For some women, the sweet smell of a newborn baby's head awakens long-suppressed maternal urges. For me, it's school supplies.
How I adore this time of year!
The intoxicating aroma of freshly sharpened No. 2 pencils. Shiny new safety scissors that couldn't cut through whipped cream but look so adorable in chubby little hands. Loose-leaf notebook paper - wide- or thin-ruled, I'm not picky - and glossy vinyl binders. Oh, and Trapper Keepers! Lord have mercy, how I love the Trapper Keepers!
The urge to mother children under 10 engulfed me like a tidal wave while searching for bridal shower invitations at Office Depot this week. There I stood, struggling with the big decision ("Do I go with the 2-up cards with the cheery Gerbera Daisies or the elegant 'Silver Shimmer,' four to a sheet?") when, out of the corner of my eye, I spied it a few aisles down - a huge end cap brimming with spiral notebooks in a rainbow of colors.
Angels sang in six-part harmony. My knees, literally, went weak.
Abandoning the invitations, I gravitated helplessly toward the display. Rounding the corner, I hit the mother lode. Or should I say, the mother lode hit me. Glue sticks by the gross! Washable markers by the dozen! A dizzying array of backpacks!
I felt faint. Thank goodness for the high-back executive office chair in genuine Italian leather across the way.
The chair was like an upholstered time machine with solid wood arms.
Suddenly, I was a 7-year-old girl in full Catholic school regalia - crisp white blouse with Peter Pan collar, plaid jumper with embroidered crest, bleached bobby socks and spit-polished saddle shoes. Sitting on the floor in my bedroom, I surveyed my school supplies, splayed out in front of me, like a queen reviewing her subjects.
There were Big Chief tablets and big fat crayons, soft-leaded pencils and hard pink erasers, bottles of Elmer's glue and a wooden 12-inch ruler, a large 3-ringed binder in standard-issue blue, cigar box pilfered from Grandpa's house, jumbo boxes of Kleenex, and a saddlebag, newly stitched in striped canvas, for the side of my soon-to-be assigned desk.
Lifting the Big Chief tablet to my face, I inhaled deeply, the potent smell of paper and ink leaving an indelible mark on my brain. (Little did I know, Big Chief was the gateway drug to a harder, more insidious stimulant - the highly addictive mimeographed copy. By age 10, I would join legions of hopelessly hooked classmates in taking desperate nose hits from our weekly geography quizzes.)

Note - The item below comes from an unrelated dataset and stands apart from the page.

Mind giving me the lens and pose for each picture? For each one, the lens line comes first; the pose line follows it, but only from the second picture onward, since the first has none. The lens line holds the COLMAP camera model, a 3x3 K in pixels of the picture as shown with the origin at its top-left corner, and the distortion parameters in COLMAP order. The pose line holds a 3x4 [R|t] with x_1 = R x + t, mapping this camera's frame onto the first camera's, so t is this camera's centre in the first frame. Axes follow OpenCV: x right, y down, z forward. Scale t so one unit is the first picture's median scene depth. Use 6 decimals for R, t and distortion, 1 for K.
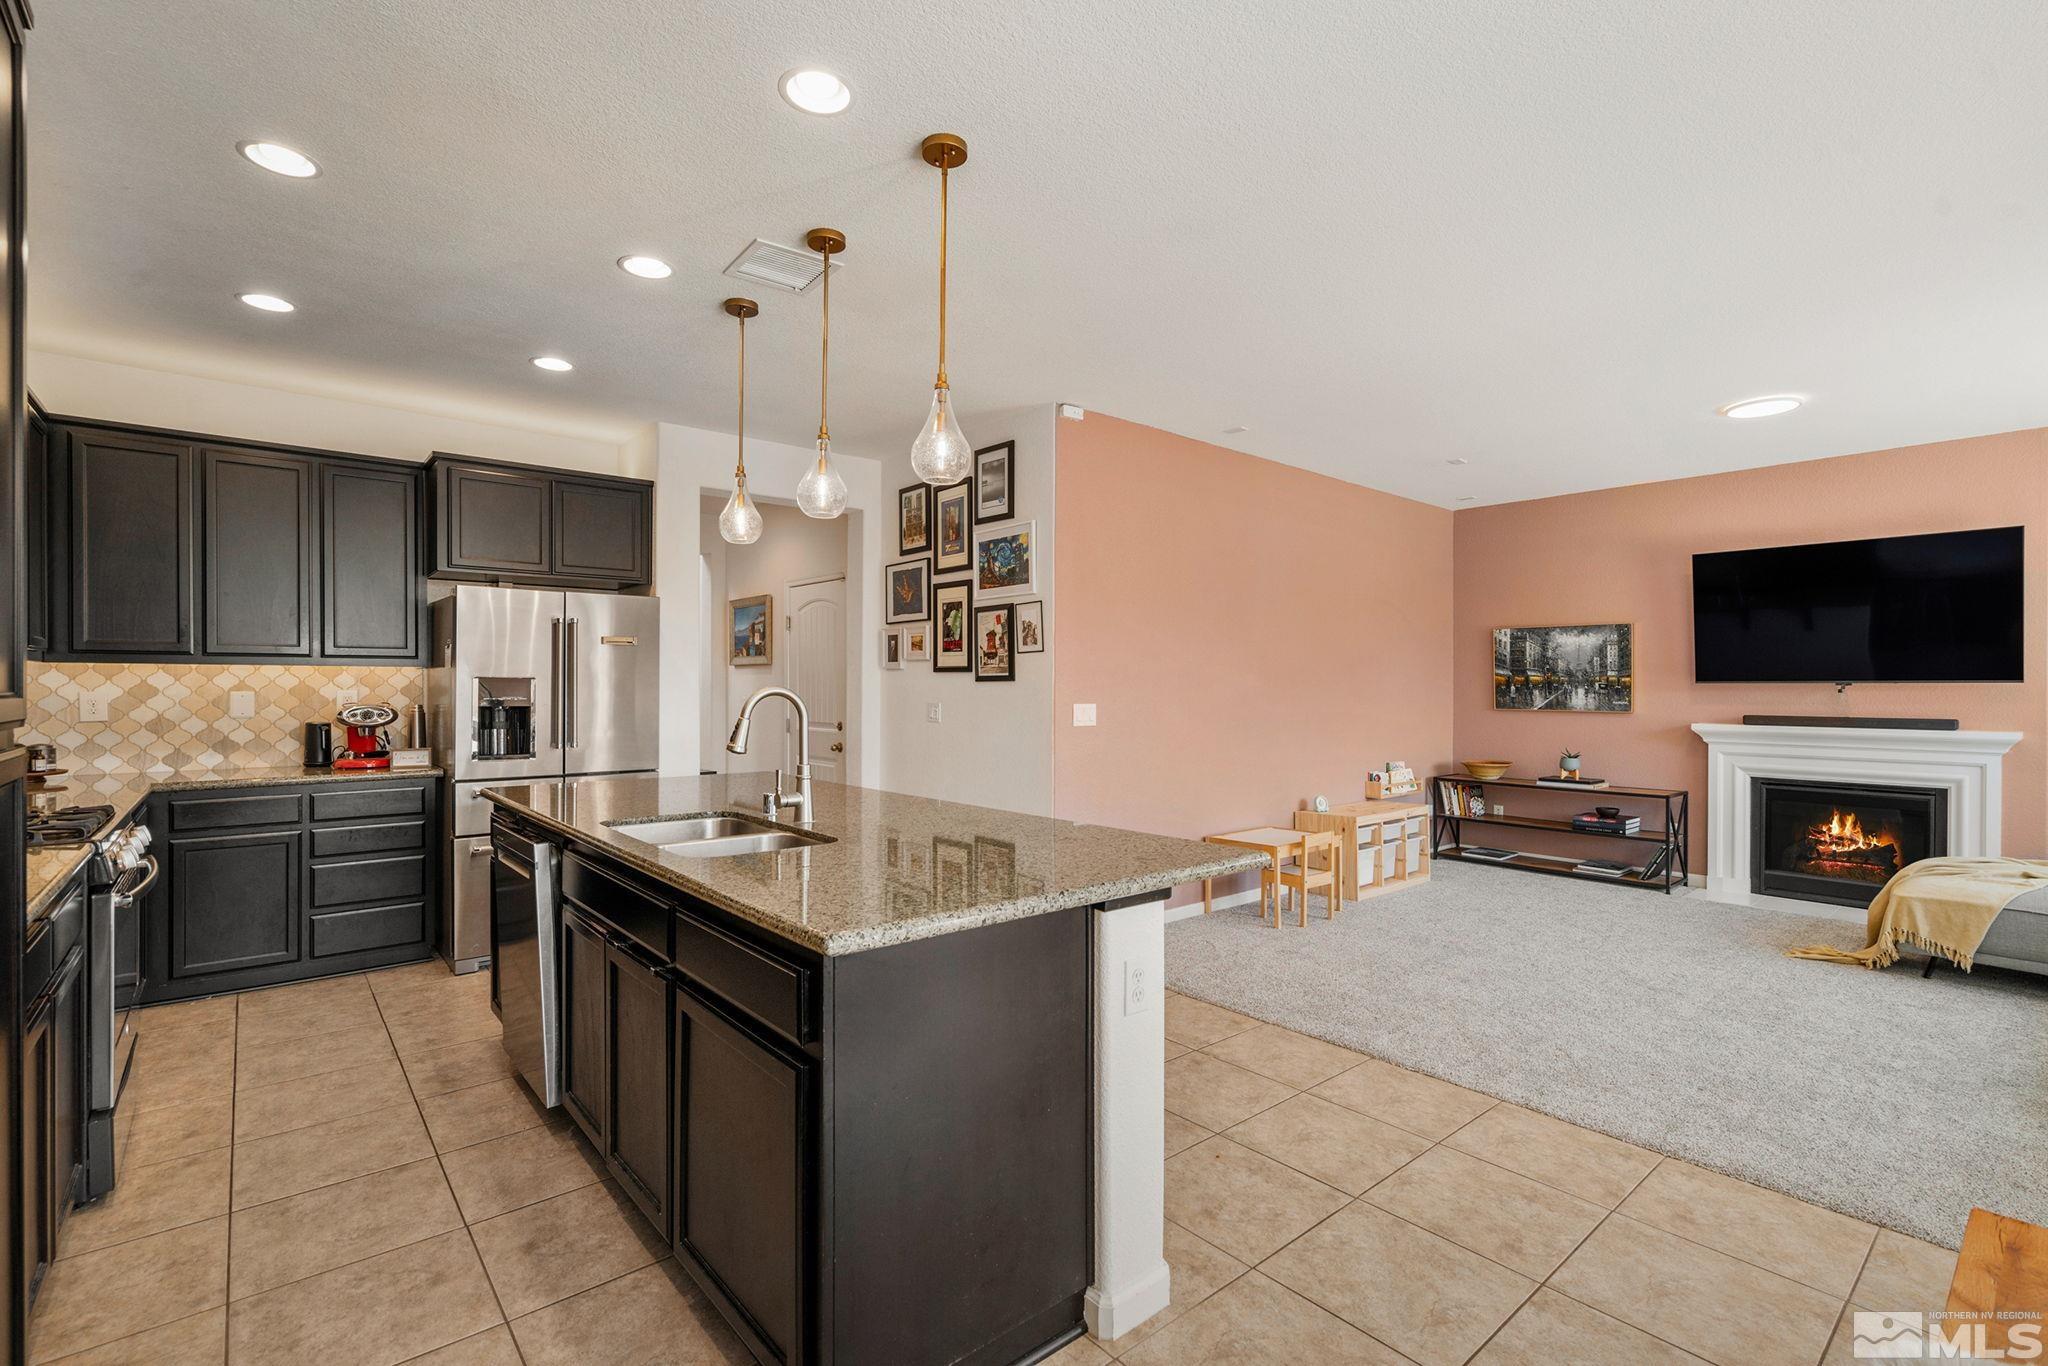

Shaking off sensory overload, I abandoned the ergonomically correct chair with built-in lumbar support to examine the notebooks. The assortment of styles and designs dazzled the eye, and I said to myself, "I can't wait to come back with the kids!"
"But wait!" I thought. "Reality check on aisle seven! I don't HAVE kids. Not little ones, anyway. My children's friends are getting married, for crying out loud. We're light years past No. 2 pencils. This calls for some creative thinking:"
So, once again, readers, I invite you to loan me your kids. Just for a day of shopping. Five or six hours, tops.
I know, I know. I made the same request last Easter but, I assure you, my motives are pure. You won't find my name on any national registry of offenders. I'm not interested in your kids.
All I want (it's so humiliating to admit this publicly) is to smell their school supplies.
If you're uncomfortable, I won't even pick them up at your house. We can meet on neutral ground. I'm easy. Just bring the little brats - er, I mean, tykes - their classroom lists, a hundred bucks in cash and I'll do the rest. Hours later, I promise to return them, no worse for the wear, backpacks full and ready to roll on the first day of school.